At the 1907 school dedication ceremony, Bishop Matz told the assembled parishioners that "the church would always defend the rights of the laboring man, and would come to his farms and mines with new churches and new schools." Father Rettger likewise sympathized with his working-class flock, who were trying to establish a local of the United Mine Workers. The struggle to unionize, gain safe working conditions, and secure a minimum wage of $3 for a maximum work day of eight hours led to bitter labor wars. Father Rettger's support of the miners apparently led to an attempt to assassinate him while he was saying Mass, a near miss vividly commemorated by a bullet hole in the window nearest the altar.

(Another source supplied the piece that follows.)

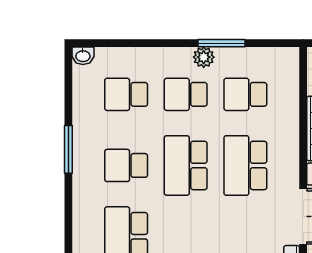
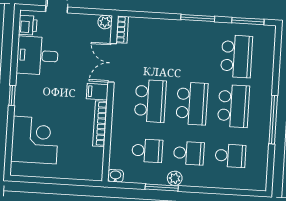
washbasin: (83, 56) -> (115, 176), moved
window: (68, 149) -> (273, 120), width x1.44
school desk: (126, 165) -> (234, 106), width x1.85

Benedict Ingenito, OSB, took over in 1933 and began an annual bazaar to raise money for a new church near the school. This $40,000 brick church, designed in the Romanesque style with a red tile roof and an elegant rear bell tower, was dedicated on June 28, 1942, by Archbishop Vehr. Since that year, the parish complex in the 900 block of Grant Street has been growing. The parish spent $35,000 in 1950 to add two brick wings to the school, replace the old outhouses with indoor plumbing, reface the 1907 school in a brick veneer, and modernize the entire complex with glass brick windows, Celotex ceilings, and flourescent lighting. The old convent, a brick house where the sisters had been living since 1907, was replaced in 1953 with a new $33,000 structure now used as a preschool center. A new rectory was completed in 1961 for Harold Glentzer, OSB, the last Benedictine pastor, who served from 1959 to 1973, followed by John E. Casey, SJ, pastor from 1973 to 1980, and John J. McGinn, an archdiocesan priest who has been pastor since 1980. Anticipating future expansion, Father McGinn has acquired eight acres near the church.

In 1984, Father McGinn lead St. Louis's parishioners in a centennial celebration. By that time, Louisville had become a town of over 5,000 with about 400 families in the parish and ninety-two children in the kindergarten and elementary school. Priest and parishioners met at the church, then marched in procession to Louisville's Memory Square Park for an open air centennial Mass on Sunday, September 16, 1984.